##### The data #####

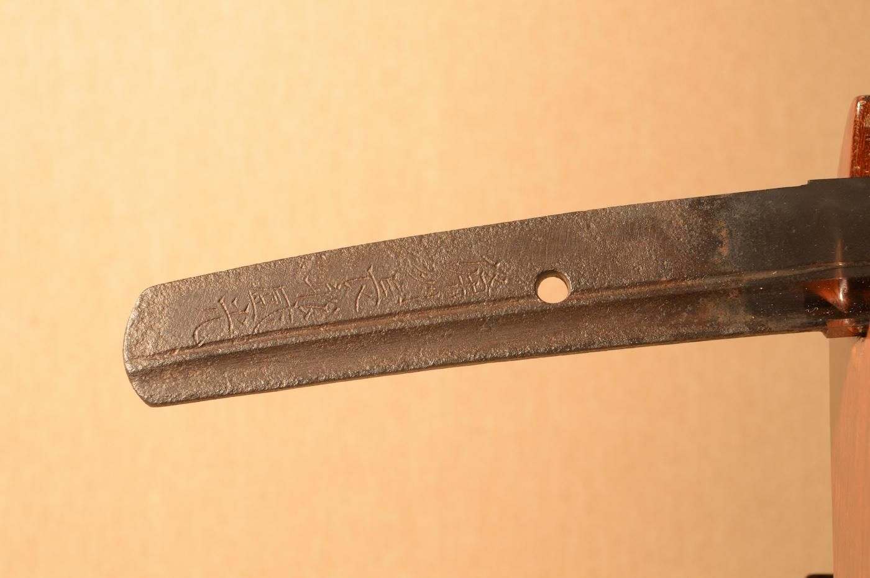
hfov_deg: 19.5
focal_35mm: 105
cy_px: 289
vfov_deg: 13.0
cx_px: 435
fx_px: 2535
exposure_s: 1/1.6
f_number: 11
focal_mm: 70
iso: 400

#####

To do
Locate the line that contains "focal_35mm: 105", then please quote it and every line after it to the end of the entries above, exactly and with nothing else.

Task output
focal_35mm: 105
cy_px: 289
vfov_deg: 13.0
cx_px: 435
fx_px: 2535
exposure_s: 1/1.6
f_number: 11
focal_mm: 70
iso: 400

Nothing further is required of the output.